## Source data
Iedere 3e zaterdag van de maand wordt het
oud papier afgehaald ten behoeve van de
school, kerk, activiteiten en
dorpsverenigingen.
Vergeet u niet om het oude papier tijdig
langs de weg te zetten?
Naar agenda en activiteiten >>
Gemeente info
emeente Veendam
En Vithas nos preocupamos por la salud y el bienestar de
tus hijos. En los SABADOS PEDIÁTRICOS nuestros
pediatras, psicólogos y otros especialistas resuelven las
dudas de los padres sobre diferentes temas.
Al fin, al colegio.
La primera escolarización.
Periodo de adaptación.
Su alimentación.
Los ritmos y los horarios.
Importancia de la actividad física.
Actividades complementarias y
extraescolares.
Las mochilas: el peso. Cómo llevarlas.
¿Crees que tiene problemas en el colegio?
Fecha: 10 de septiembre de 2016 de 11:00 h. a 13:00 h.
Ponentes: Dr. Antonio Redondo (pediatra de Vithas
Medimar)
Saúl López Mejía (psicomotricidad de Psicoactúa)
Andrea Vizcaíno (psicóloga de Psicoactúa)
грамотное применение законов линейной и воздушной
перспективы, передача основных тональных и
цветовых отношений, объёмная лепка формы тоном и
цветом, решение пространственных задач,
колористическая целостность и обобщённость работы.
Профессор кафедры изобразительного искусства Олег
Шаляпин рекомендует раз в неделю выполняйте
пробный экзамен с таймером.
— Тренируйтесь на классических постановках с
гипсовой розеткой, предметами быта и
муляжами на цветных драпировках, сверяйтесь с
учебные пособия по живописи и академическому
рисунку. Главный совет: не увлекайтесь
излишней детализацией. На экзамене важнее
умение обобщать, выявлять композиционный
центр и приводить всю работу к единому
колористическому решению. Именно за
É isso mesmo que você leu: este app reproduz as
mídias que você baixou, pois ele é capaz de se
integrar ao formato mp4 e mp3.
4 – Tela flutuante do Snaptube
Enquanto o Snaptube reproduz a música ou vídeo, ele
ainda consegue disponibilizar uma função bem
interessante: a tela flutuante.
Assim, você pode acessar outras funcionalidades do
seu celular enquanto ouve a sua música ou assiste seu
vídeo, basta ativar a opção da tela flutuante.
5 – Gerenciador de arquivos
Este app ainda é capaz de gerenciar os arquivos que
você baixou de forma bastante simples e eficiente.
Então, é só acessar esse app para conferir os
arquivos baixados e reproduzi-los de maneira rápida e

## Task to carry out
Reproduce every line of the entries above word for word, keeping them in their original order.

## Response to the task
Iedere 3e zaterdag van de maand wordt het
oud papier afgehaald ten behoeve van de
school, kerk, activiteiten en
dorpsverenigingen.
Vergeet u niet om het oude papier tijdig
langs de weg te zetten?
Naar agenda en activiteiten >>
Gemeente info
emeente Veendam
En Vithas nos preocupamos por la salud y el bienestar de
tus hijos. En los SABADOS PEDIÁTRICOS nuestros
pediatras, psicólogos y otros especialistas resuelven las
dudas de los padres sobre diferentes temas.
Al fin, al colegio.
La primera escolarización.
Periodo de adaptación.
Su alimentación.
Los ritmos y los horarios.
Importancia de la actividad física.
Actividades complementarias y
extraescolares.
Las mochilas: el peso. Cómo llevarlas.
¿Crees que tiene problemas en el colegio?
Fecha: 10 de septiembre de 2016 de 11:00 h. a 13:00 h.
Ponentes: Dr. Antonio Redondo (pediatra de Vithas
Medimar)
Saúl López Mejía (psicomotricidad de Psicoactúa)
Andrea Vizcaíno (psicóloga de Psicoactúa)
грамотное применение законов линейной и воздушной
перспективы, передача основных тональных и
цветовых отношений, объёмная лепка формы тоном и
цветом, решение пространственных задач,
колористическая целостность и обобщённость работы.
Профессор кафедры изобразительного искусства Олег
Шаляпин рекомендует раз в неделю выполняйте
пробный экзамен с таймером.
— Тренируйтесь на классических постановках с
гипсовой розеткой, предметами быта и
муляжами на цветных драпировках, сверяйтесь с
учебные пособия по живописи и академическому
рисунку. Главный совет: не увлекайтесь
излишней детализацией. На экзамене важнее
умение обобщать, выявлять композиционный
центр и приводить всю работу к единому
колористическому решению. Именно за
É isso mesmo que você leu: este app reproduz as
mídias que você baixou, pois ele é capaz de se
integrar ao formato mp4 e mp3.
4 – Tela flutuante do Snaptube
Enquanto o Snaptube reproduz a música ou vídeo, ele
ainda consegue disponibilizar uma função bem
interessante: a tela flutuante.
Assim, você pode acessar outras funcionalidades do
seu celular enquanto ouve a sua música ou assiste seu
vídeo, basta ativar a opção da tela flutuante.
5 – Gerenciador de arquivos
Este app ainda é capaz de gerenciar os arquivos que
você baixou de forma bastante simples e eficiente.
Então, é só acessar esse app para conferir os
arquivos baixados e reproduzi-los de maneira rápida e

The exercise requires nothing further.